Wednesday, August 24, 2011

Slip-ups and scales and puppy dog tails

Okay, mostly slip-ups and scales, although I do think if I had a dog, I'd enjoy running a bit more.

Rough week, even if I do admit to having yet another wild cherry brain freeze float at the water park. It is ice cold deliciousness. I cannot seem to enjoy my lounge chair without it!

While at Raging Waves, I wore my "backup" swimsuit; the one that is a little too small but I keep it in my gym bag for emergencies, like when I forget to bring a suit and want to get in the water. Well, I had my suit from last year, and I wanted to wear it just one more time, but the suit had other ideas. The elastic had lost its boing and I had to wear the small one. It fit almost perfectly; who knew? That was a grand feeling.

Since I last posted, I feel like I've turned a page, in a way. I've stepped up my consistency in running, getting all three training runs in last week and increasing my run interval to eight minutes. This is a big deal to me, because that means in a 30-minute run, I'm actually running 24 minutes. Holler.

This Saturday I'll be running a 5K, and I have another scheduled on my birthday. I can't believe this is me ... when did I become the girl who chooses to RUN on her birthday? Seriously. It's a little crazy. But I like it.

Oh, scales ... that's right, I weighed in last night. 208.4, which is down almost three pounds from my last weigh-in but not sure that counts because that was fully clothed and covered in sweat. My plan now is weighing every Tuesday after my classes, because I rarely miss a Tuesday, so I'll always have scale access. The good news is, this weight is just one pound above what my scale weighed me before it gave up the ghost. So, I'm almost at the weight I thought I was all along. At least on this scale.

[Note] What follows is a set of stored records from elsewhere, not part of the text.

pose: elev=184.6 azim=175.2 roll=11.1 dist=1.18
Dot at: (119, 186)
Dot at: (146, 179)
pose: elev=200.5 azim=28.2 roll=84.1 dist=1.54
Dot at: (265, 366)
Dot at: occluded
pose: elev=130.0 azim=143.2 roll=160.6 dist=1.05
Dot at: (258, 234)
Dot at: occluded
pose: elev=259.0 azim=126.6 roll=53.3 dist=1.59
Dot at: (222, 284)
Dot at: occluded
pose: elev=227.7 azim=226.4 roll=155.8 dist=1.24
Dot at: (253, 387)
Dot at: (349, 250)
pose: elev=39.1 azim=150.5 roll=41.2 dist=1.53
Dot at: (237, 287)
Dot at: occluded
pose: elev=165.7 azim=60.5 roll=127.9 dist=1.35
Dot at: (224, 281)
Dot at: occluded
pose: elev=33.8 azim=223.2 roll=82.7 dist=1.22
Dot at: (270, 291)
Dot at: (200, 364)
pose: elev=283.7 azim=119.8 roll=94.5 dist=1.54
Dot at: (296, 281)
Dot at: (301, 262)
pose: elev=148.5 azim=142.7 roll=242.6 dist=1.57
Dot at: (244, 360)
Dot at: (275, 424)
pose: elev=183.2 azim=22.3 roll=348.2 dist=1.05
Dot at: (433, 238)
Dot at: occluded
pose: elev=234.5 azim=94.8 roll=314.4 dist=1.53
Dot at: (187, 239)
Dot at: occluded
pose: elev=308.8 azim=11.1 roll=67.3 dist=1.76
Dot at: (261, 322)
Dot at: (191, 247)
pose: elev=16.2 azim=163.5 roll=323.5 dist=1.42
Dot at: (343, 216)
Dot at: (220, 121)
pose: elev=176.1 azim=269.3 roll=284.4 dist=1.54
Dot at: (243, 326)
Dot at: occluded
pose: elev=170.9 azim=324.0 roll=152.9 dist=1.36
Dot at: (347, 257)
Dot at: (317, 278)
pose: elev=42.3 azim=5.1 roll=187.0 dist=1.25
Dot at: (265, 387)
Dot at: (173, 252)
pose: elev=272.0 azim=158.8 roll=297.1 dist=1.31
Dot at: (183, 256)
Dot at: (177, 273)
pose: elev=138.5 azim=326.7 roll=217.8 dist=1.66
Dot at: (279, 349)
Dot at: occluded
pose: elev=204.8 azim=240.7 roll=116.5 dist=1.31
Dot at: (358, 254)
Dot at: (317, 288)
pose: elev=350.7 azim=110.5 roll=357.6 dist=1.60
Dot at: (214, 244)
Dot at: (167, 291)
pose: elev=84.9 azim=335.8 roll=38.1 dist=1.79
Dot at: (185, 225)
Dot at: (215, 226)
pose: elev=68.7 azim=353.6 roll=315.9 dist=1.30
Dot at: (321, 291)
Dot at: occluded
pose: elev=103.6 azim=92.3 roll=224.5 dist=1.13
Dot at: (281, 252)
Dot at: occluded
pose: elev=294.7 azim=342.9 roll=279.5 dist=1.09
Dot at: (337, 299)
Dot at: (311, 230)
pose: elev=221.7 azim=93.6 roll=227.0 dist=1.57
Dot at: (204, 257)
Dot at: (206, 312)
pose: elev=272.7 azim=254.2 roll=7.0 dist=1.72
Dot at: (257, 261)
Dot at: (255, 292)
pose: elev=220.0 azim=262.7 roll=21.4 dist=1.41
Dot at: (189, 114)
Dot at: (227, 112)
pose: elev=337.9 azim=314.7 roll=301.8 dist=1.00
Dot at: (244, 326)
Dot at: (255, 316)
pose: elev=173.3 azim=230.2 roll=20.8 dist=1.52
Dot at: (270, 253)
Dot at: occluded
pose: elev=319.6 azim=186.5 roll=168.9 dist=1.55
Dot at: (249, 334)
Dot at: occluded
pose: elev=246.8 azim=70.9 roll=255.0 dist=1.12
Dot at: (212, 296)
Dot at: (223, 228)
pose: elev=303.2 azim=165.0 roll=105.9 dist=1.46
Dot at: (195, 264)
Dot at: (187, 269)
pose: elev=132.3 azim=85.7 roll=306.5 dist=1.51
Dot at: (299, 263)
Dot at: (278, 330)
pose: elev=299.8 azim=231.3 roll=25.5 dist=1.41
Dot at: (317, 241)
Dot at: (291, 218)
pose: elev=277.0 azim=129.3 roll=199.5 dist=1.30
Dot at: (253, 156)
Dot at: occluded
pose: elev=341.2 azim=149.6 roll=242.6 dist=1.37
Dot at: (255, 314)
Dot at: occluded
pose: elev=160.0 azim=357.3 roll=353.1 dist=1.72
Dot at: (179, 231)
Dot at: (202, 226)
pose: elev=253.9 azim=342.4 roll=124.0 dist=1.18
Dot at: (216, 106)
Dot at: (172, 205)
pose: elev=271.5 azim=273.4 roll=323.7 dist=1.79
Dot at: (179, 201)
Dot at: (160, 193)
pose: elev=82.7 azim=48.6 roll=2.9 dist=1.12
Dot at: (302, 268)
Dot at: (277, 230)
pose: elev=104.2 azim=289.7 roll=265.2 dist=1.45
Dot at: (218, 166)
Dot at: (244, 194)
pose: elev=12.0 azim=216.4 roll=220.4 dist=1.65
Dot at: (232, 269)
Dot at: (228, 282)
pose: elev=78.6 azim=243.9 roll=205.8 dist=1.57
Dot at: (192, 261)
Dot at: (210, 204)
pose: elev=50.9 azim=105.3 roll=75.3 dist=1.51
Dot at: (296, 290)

I'm pleased, and feeling pretty good about that. Not sure I'll get under 200 by the end of summer, but that's okay. All progress counts, right?

2 comments:

Michelle said...

What counts is that you feel good. I tell people this all the time-- the scale can't dictate your life. How you feel should dictate your life. You are able to do things you love and you are evolving and feeling good. In my book, that's a win no matter the numbers on the scale.

Maggie said...

You are, as usual, correct. I am, indeed, evolving!